Bottom line is that we think permaculture swales are swell and encourage others to add them to their landscapes. You will have happier soil and plants.
For more information on using permaculture principles in your landscape visit our bed and breakfast inn permaculture page.
We built a permaculture swale above the vegetable garden and blueberry bush area to capture the rain to prevent runoff and conserve the water for future use. Swales have been proven to retain water by forcing the rainwater into the Earth down to the impervious layer of soil. The water then travels under the surface and provides plant roots with needed irrigation. Such water can travel great distances and be stored for extended periods of time. Swales conserve valuable rainwater that normally runs down slopes and eventually ends up in driveways and storm sewers. They also help reduce evaporation of rainwater.
We built a permaculture swale above the garden to capture water running down the hill from the north end of the property. The swale is approximately one foot deep and 16 inches wide. Swale depth can vary depending on slope of hill and soil type. For example we made the swale shallower but wider in areas with rock closer to the surface which made digging more difficult. The swale at the top of the hill provides water for the peach trees, blueberry bushes and concord grapes. Decomposed leaves are placed in the swale to help retain water. Wheat straw covers the leaves and swale berm to prohibit erosion.
Another smaller permaculture swale was dug at the bottom of the hill using the same technique. This swale catches additional water for the vegetable garden. We are considering the addition of strawberries on the berm portion of this swale since they have deep roots and will help stabilize the berm. Not to mention fresh strawberries in the future.
Additional swales will be built on the property in the future.
Our property at Cedar House Inn is not known for good soil for growing flowers or gardening. We have planted over 250 trees and shrubs since we purchased the property and struggled with digging each hole. First we have a very thin layer of top soil, then hard clay and finally a rock layer. To have a viable garden we have no choice but to haul in or make our own dirt.
Rather than hauling in dump truck loads of top soil I decided to make dirt the way mother nature intended. Down by the yurts we have a forest of trees and layers of leaves under the trees that have accumulated for many years. Raking back some of the leaves you notice decomposition of the organic matter. Worms, insects and fungi are all doing their part in breaking down the leaves. Could I use a similar process to make good dirt in areas where only rock and clay exists? I read about Permaculture (sheet mulching) and Lasagna Gardening that explains just how I can do that.
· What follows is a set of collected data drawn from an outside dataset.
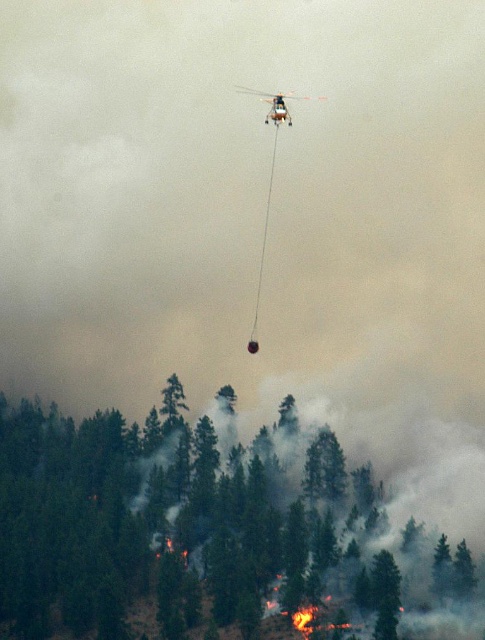
Does point (238, 474) lie in front of point (277, 99)?

No.

Between green matte tree at lower center and metallic silver helicopter at upper center, which one has less height?

metallic silver helicopter at upper center is shorter.

Where is `green matte tree at lower center`? This screenshot has width=485, height=640. green matte tree at lower center is located at coordinates (208, 532).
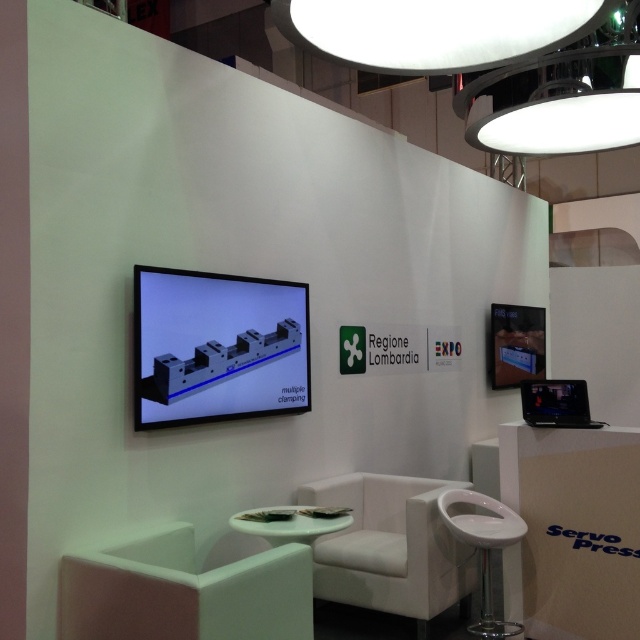
You are a visitor at the EXPO and want to sit down to rest. You see the white matte chair at lower left and the white fabric chair at center. Which chair is closer to the large flat screen monitor displayed on the left side of the image?

The white fabric chair at center is closer to the large flat screen monitor on the left side because the distance between the white matte chair at lower left and the white fabric chair at center is 1.43 meters, implying the fabric chair is positioned between the monitor and the matte chair.

You are an event planner setting up a VIP lounge area in the booth. You have two chairs available for seating guests. The white matte chair at lower left and the white fabric chair at center. Which chair should you choose if you want to provide more seating space per guest?

The white fabric chair at center has a greater width than the white matte chair at lower left, so it provides more seating space per guest.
Last Fall I identified where I wanted the vegetable garden to be. I then took large sheets of cardboard and placed them on the ground as a weed barrier. The cardboard decomposes over time like the layers of leaves in the woods. After watering the cardboard sheets I hauled many loads of leaves to place over the cardboard. Next I added wheat straw, then more leaves. This created a “lasagna like” layer. Some beds were covered with black plastic to help the composting process. When my wife had vegetable scraps I dug a hole in the bed and bury the scraps. I also buried rotted wood to add other microbes and insects to assist in the composting process.
One bed has a worm tower that I made. The tower is a 5 gallon plastic bucket with holes the size of a pencil that I drilled. We add vegetable scraps and red wiggler worms to eat the scraps and make worm castings and tea.
I have read that by Spring if the organic matter is not fully decomposed that is fine. I can dig a hole in the garden for the plant, add some top soil in the hole and plant. This type of gardening also requires no weeding which I like.
We are looking forward to growing vegetables using this simple permaculture gardening method. Be on the look out for more posts about how our garden grows once planting season arrives.
The main problem we have now is that our trees have grown so well that we have too much shade for some vegetables to be productive.